### EXERCISE AIM
Leave every picture out, and print the full listing again exactly.

### DATA LISTING
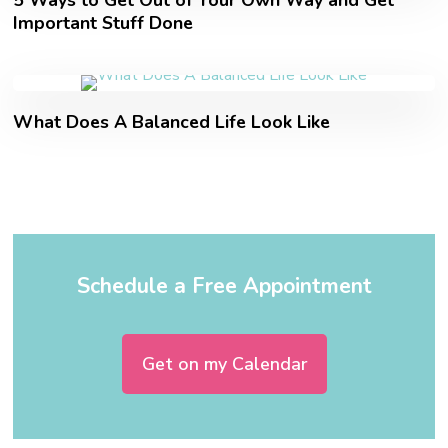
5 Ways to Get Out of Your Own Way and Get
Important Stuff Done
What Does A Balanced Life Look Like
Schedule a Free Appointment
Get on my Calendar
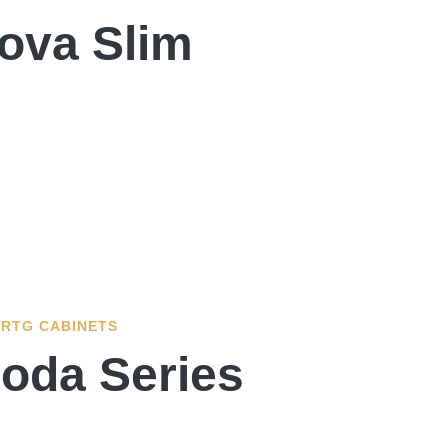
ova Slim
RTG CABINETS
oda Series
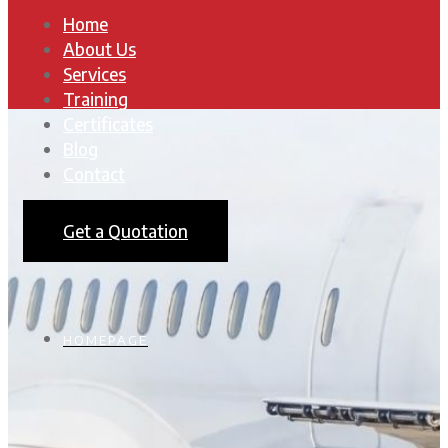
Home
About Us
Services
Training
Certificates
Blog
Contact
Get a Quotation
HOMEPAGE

### SOLUTION TO THIS EXERCISE
5 Ways to Get Out of Your Own Way and Get
Important Stuff Done
What Does A Balanced Life Look Like
Schedule a Free Appointment
Get on my Calendar
ova Slim
RTG CABINETS
oda Series
Home
About Us
Services
Training
Certificates
Blog
Contact
Get a Quotation
HOMEPAGE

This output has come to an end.